● **BRIEF**
In the material below, find the line with "X949706Y813308D02*" and the line with "X949706Y217932D02*", then output those two lines and every line between them, exactly.

# # # #

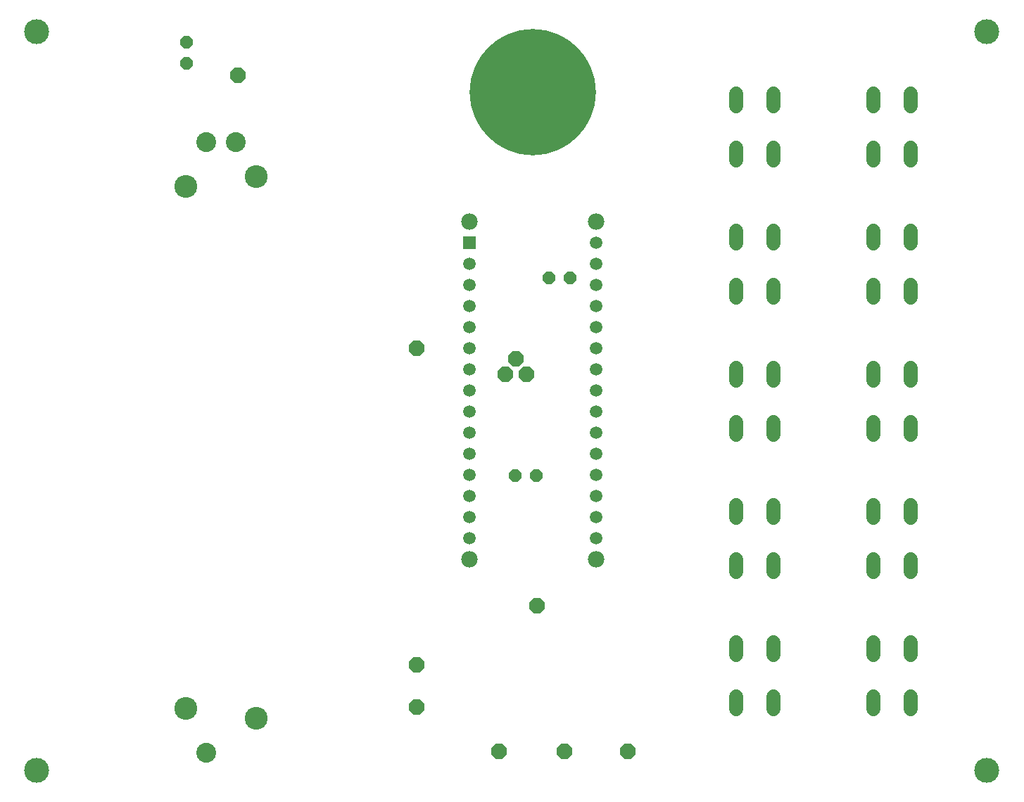
<source format=gbr>
G04 EAGLE Gerber RS-274X export*
G75*
%MOMM*%
%FSLAX34Y34*%
%LPD*%
%INSoldermask Bottom*%
%IPPOS*%
%AMOC8*
5,1,8,0,0,1.08239X$1,22.5*%
G01*
%ADD10C,15.203200*%
%ADD11C,1.981200*%
%ADD12R,1.511200X1.511200*%
%ADD13C,1.511200*%
%ADD14P,1.951982X8X202.500000*%
%ADD15P,1.649562X8X292.500000*%
%ADD16P,1.951982X8X292.500000*%
%ADD17P,2.034460X8X22.500000*%
%ADD18P,1.649562X8X202.500000*%
%ADD19C,1.727200*%
%ADD20C,2.753200*%
%ADD21C,2.387600*%
%ADD22P,1.951982X8X22.500000*%
%ADD23C,3.003200*%


D10*
X660000Y880000D03*
D11*
X584200Y723900D03*
D12*
X584200Y698500D03*
D13*
X584200Y673100D03*
X584200Y647700D03*
X584200Y622300D03*
X584200Y596900D03*
X584200Y571500D03*
X584200Y546100D03*
X584200Y520700D03*
X584200Y495300D03*
X584200Y469900D03*
X584200Y444500D03*
X584200Y419100D03*
X584200Y393700D03*
X584200Y368300D03*
X584200Y342900D03*
X736600Y342900D03*
X736600Y368300D03*
X736600Y393700D03*
X736600Y419100D03*
X736600Y444500D03*
X736600Y469900D03*
X736600Y495300D03*
X736600Y520700D03*
X736600Y546100D03*
X736600Y571500D03*
X736600Y596900D03*
X736600Y622300D03*
X736600Y647700D03*
X736600Y673100D03*
X736600Y698500D03*
D11*
X736600Y723900D03*
X736600Y317500D03*
X584200Y317500D03*
D14*
X520700Y190500D03*
X665227Y261557D03*
X698500Y86600D03*
D15*
X243200Y939800D03*
X243200Y914400D03*
D14*
X305000Y900000D03*
X520700Y571500D03*
X774700Y86600D03*
D16*
X520700Y139700D03*
D17*
X652700Y540000D03*
X640000Y559050D03*
X627300Y540000D03*
D18*
X664553Y418667D03*
X639153Y418667D03*
X705066Y656271D03*
X679666Y656271D03*
D19*
X949706Y863092D02*
X949706Y878332D01*
X904494Y878332D02*
X904494Y863092D01*
X949706Y813308D02*
X949706Y798068D01*
X904494Y798068D02*
X904494Y813308D01*
X1114806Y863092D02*
X1114806Y878332D01*
X1069594Y878332D02*
X1069594Y863092D01*
X1114806Y813308D02*
X1114806Y798068D01*
X1069594Y798068D02*
X1069594Y813308D01*
X949706Y217932D02*
X949706Y202692D01*
X904494Y202692D02*
X904494Y217932D01*
X949706Y152908D02*
X949706Y137668D01*
X904494Y137668D02*
X904494Y152908D01*
X1114806Y202692D02*
X1114806Y217932D01*
X1069594Y217932D02*
X1069594Y202692D01*
X1114806Y152908D02*
X1114806Y137668D01*
X1069594Y137668D02*
X1069594Y152908D01*
X949706Y367792D02*
X949706Y383032D01*
X904494Y383032D02*
X904494Y367792D01*
X949706Y318008D02*
X949706Y302768D01*
X904494Y302768D02*
X904494Y318008D01*
X1114806Y367792D02*
X1114806Y383032D01*
X1069594Y383032D02*
X1069594Y367792D01*
X1114806Y318008D02*
X1114806Y302768D01*
X1069594Y302768D02*
X1069594Y318008D01*
X949706Y532892D02*
X949706Y548132D01*
X904494Y548132D02*
X904494Y532892D01*
X949706Y483108D02*
X949706Y467868D01*
X904494Y467868D02*
X904494Y483108D01*
X1114806Y532892D02*
X1114806Y548132D01*
X1069594Y548132D02*
X1069594Y532892D01*
X1114806Y483108D02*
X1114806Y467868D01*
X1069594Y467868D02*
X1069594Y483108D01*
X949706Y697992D02*
X949706Y713232D01*
X904494Y713232D02*
X904494Y697992D01*
X949706Y648208D02*
X949706Y632968D01*
X904494Y632968D02*
X904494Y648208D01*
X1114806Y697992D02*
X1114806Y713232D01*
X1069594Y713232D02*
X1069594Y697992D01*
X1114806Y648208D02*
X1114806Y632968D01*
X1069594Y632968D02*
X1069594Y648208D01*
D20*
X243000Y766400D03*
X243000Y138363D03*
X327000Y778400D03*
X327000Y126363D03*
D21*
X267500Y84863D03*
X267500Y819900D03*
X302500Y819900D03*
D22*
X619728Y86170D03*
D23*
X63500Y952500D03*
X63500Y63500D03*
X1206500Y952500D03*
X1206500Y63500D03*
M02*

</source>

# # # #

● **WRITTEN REPLY**
X949706Y813308D02*
X949706Y798068D01*
X904494Y798068D02*
X904494Y813308D01*
X1114806Y863092D02*
X1114806Y878332D01*
X1069594Y878332D02*
X1069594Y863092D01*
X1114806Y813308D02*
X1114806Y798068D01*
X1069594Y798068D02*
X1069594Y813308D01*
X949706Y217932D02*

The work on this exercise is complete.